• “kanı takip et evlat, gülü orada bulacaksın.”
  • kendi yarasına merhem bulamayan başkasına ne yapabilir, yalan söylemekten başka?
  • beni hemen anlamalısın, çünkü ben kitap değilim, çünkü ben öldükten sonra kimse beni okuyamaz, yaşarken anlaşılmaya mecburum.

    (bkz: tehlikeli oyunlar)
    (bkz: oğuz atay)
  • "her şeyin geçip gittiğine, yaşadıklarımızın geçmişte kaldığına kim inandırabilir bizi? anılarımızı avuç dolusu su gibi her sabah yüzümüze çarpmanın işe yaramayacağına kim inandırabilir?"
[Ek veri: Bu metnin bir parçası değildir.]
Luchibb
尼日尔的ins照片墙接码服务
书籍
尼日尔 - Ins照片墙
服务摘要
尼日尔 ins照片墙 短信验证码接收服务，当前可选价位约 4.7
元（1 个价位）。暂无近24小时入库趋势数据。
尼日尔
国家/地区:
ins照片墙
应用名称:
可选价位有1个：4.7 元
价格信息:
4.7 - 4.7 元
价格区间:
    barış bıçakçı-bizim büyük çaresizliğimiz
  • kötülük , dedi simyacı , insanın ağzından giren şeyde değildir. kötülük ondan çıkandadır.
  • "beni ona bağlayan hisse bir isim takamıyorum. aşk değil bu. dostluk değil. dostluk ve ahbaplık gibi, zora gelince feda edilebilecek bir şey değil. sevilmenin gururu var tabiî bu biraz da sevmektir. aşka yakın bir sempati mi ? galiba. çünkü aşk olsa, ona hürriyetimi feda ederdim; kuvvetli ve sempati olmasa, onu hürriyetime feda ederdim."

    peyami safa-yalnızız
  • "yargılarımızın sadece yanlış değil, değişken olması da bize zarar verir. savrulur, birbiri ardına farklı şeylere tutunuruz. daha önce istediğimiz şeyleri bırakır, bıraktığımız şeyleri yeniden ararız. arzumuz, pişmanlığımızla sürekli yer değiştirir."
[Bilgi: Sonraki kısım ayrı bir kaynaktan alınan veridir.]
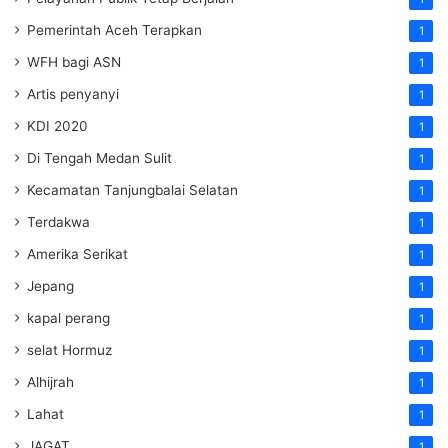
Pemerintah Aceh Terapkan
1
WFH bagi ASN
1
Artis penyanyi
1
KDI 2020
1
Di Tengah Medan Sulit
1
Kecamatan Tanjungbalai Selatan
1
Terdakwa
1
Amerika Serikat
1
Jepang
1
kapal perang
1
selat Hormuz
1
Alhijrah
1
Lahat
1
JAGAT
1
    bilgeliğin sarsılmazlığı üzerine - seneca
  • "hiç biriniz benim gülüme benzemiyorsunuz" dedi bahçeye geldiğinde." hiç kimse için bir anlam ifade etmiyorsunuz.bugüne kadar ne kimse sizi sahiplenmiş , ne de siz birini sahiplenmişsiniz.
    tilkimin ilk gördüğüm hali gibisiniz.o zamanlar yüzlerce tilkiden biriydi sadece benim için.şimdi arkadaşım oldu.benim için o artık tek.
    güller mahçup olmuşlardı.
    " evet her biriniz güzelsiniz ama boşsunuz". diye devam etti küçük prens." kimse sizin için canını dişine takmaz.herhangi biri için benim gülüm sizlerden biri gibi görünüyor olabilir, ama benim için durum farklı.benim gözümde kendi gülüm , sizin gibi binlerce gülden daha önemli.çünkü onu ben suladım , cam fanusuyla onu ben korudum, rüzgardan etkilenmesin diye ben rüzgarlık yaptım ona , onun için öldürdüm tırtılları.
    hatta bir kaç tanesine zarar vermedim kelebeğe dönüşebilsinler diye.böylece arkadaş olabilirlerdi çiçeğimle.kendini övdüğü zamanlarda ya da etrafa şikayetler savurduğunda onu ben dinledim.hiçbir şey söylemediği zamanlarda bile dinledim ben onu.çünkü o benim gülüm."
    dedi ve tilkinin yanına döndü küçük prens.
    "elveda!" dedi gözlerinin içine bakıp.
    "elveda!" dedi tilki de.
    "sana vereceğim sır aslında çok basit;asıl görülmesi gerekeni gözler göremez , bir şeyin aslını görmek için ona kalbinle bakman gerekir."
  • "ama düşler tanrı'nın diliyle konuşurlar."
    (bkz: simyacı-paulo coelho)
  • "kendimle konuşurken bile onun hoşuna gitmeye çalışıyordum."